Text by Wen Xi
Gold is one of the few investments to maintain constant growth over the past decade,rocketing from $255 per ounce in 2001 to a historic high of $1,935 in 2011. Although its price does dip slightly from time to time, investors of all shapes and sizes are confident that its value will hold steady and increase. In this context,a two-year period of stagnancy of gold prices since 2011 was deemed by many as a prelude to its next great bull run.
However, a sharp drop in the gold price starting in mid-April of this year has the optimists second guessing. From April 12 to 16, the gold price per ounce witnessed its biggest drop since 1980, plummeting 16 percent from $1,570 to $1,320. Despite a slight rebound later, gold saw another steep drop in late May. On May 20, the London gold market closed at $1,354 per ounce.
Surprisingly, Chinese consumers weren’t afraid of buying the plummeting commodity. The day after the historic drop of the international gold market,Caibai Department Store, the largest gold jewelry store in Beijing, was overflowing with buyers. Within 10 days, consumers on the Chinese mainland bought 300 tons of tangible gold, accounting for one tenth of the world’s annual gold output. In April,100 tons of gold were sold in Guangdong Province alone. Gold purchased from banks wasn’t even included because it is considered an investment rather than consumption.

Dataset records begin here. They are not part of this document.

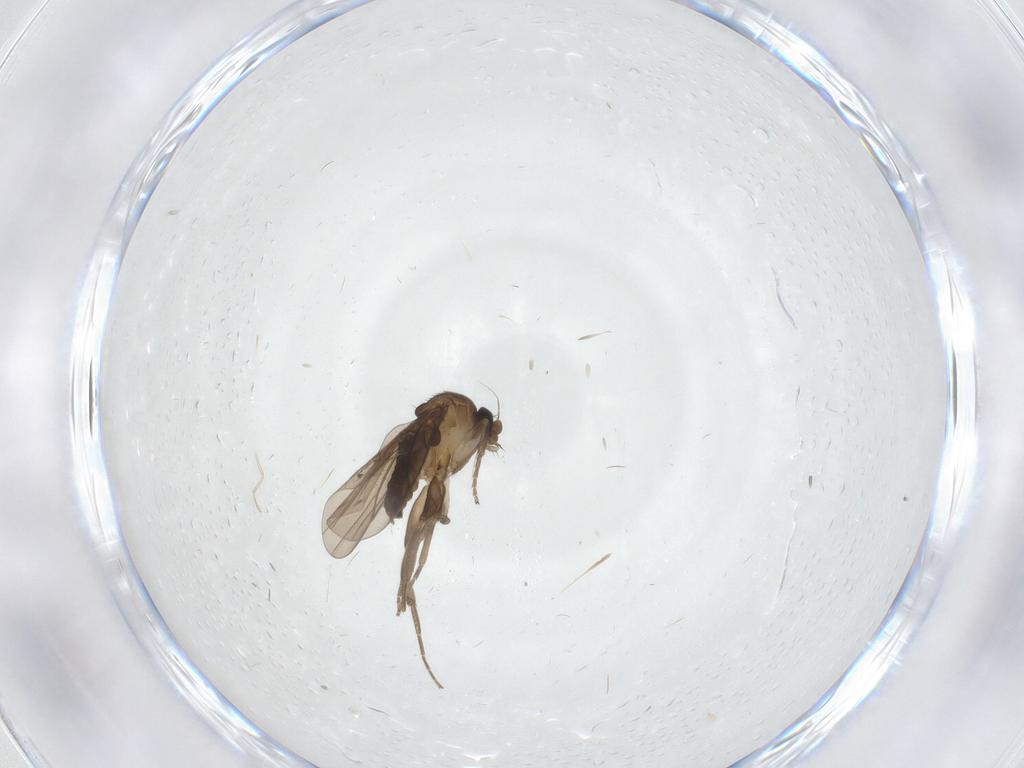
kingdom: Animalia
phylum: Arthropoda
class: Insecta
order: Diptera
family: Cecidomyiidae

Over the past 12 years as gold prices were rising, China evolved from a negligible role in the global gold market into the world’s biggest gold consumer. The most recent gold rush attracted not only housewives on the Chinese mainland, but also buyers from China’s Hong Kong and other Asian countries including Singapore,Thailand, and India. Although the Indian government recently substantially raised gold import tariffs, on April 16 and 17,2013, daily gold sales reached four tons,three times more than usual, in Mumbai,the biggest gold market in India.